# Excerpted passage
J. Planar Chromatogr. 7, 477-480 (1994). Description of a computer-assisted direct scanning method for simultaneous two-factor (initial concentration, C1, and initial mobile phase volume V1) optimization of the separation of a mixture of seven compounds by stepwise gradient HPTLC.

Proc. 9th Internat. Symp. Instr. Chromatogr., Interlaken, April 9.-11., 261-271 (1997). Description of different TLC techniques like e.g. affinity thin-layer chromatography, anticircular development TLC, centrifugal development TLC, channel TLC, charge transfer TLC, circular or radial TLC, continuous development TLC, dual band TLC, gradient elution TLC, HPTLC, hot plate TLC, ion-pair formation TLC, linear development TLC, multiple development TLC, over-pressurized TLC, partition TLC, plain TLC, preparative TLC, programmed multiple development TLC, reversed-phase ion-pair TLC, reversed-phase partition TLC, rod TLC, step-wise or sequential development TLC, two dimensional development TLC, vapor programmed development TLC.

J. Planar Chromatogr. 14, 355-359 (2001). Increase of velocity and migration distance of the mobile-phase front in porous media by application of an external electric field. TLC on silica gel with benzene - methanol 3:2.

# Recorded data
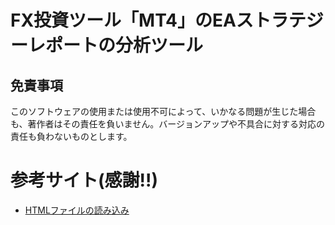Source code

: # FX投資ツール「MT4」のEAストラテジーレポートの分析ツール

## 免責事項

このソフトウェアの使用または使用不可によって、いかなる問題が生じた場合も、著作者はその責任を負いません。バージョンアップや不具合に対する対応の責任も負わないものとします。


# 参考サイト(感謝!!)
- [HTMLファイルの読み込み](https://qiita.com/Naoki_H/items/b98a9568fe31bdc43563)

# Things to do
1. Shorten the entry in the chromatography references that begins "J. Planar Chromatogr. 7, 477-480" to a single sentence, keeping its main facts.
2. Convert the stretch of the rows from the line containing "# 参考サイト(感謝!!)" through the end of the rows into a numbered list, leaving out any blank lines.

# Outputs in order
1. J. Planar Chromatogr. 7, 477-480 (1994) describes a computer-assisted direct scanning method that optimizes two factors at once, initial concentration (C1) and initial mobile phase volume (V1), for separating a seven-compound mixture by stepwise gradient HPTLC.

2.
1. # 参考サイト(感謝!!)
2. - [HTMLファイルの読み込み](https://qiita.com/Naoki_H/items/b98a9568fe31bdc43563)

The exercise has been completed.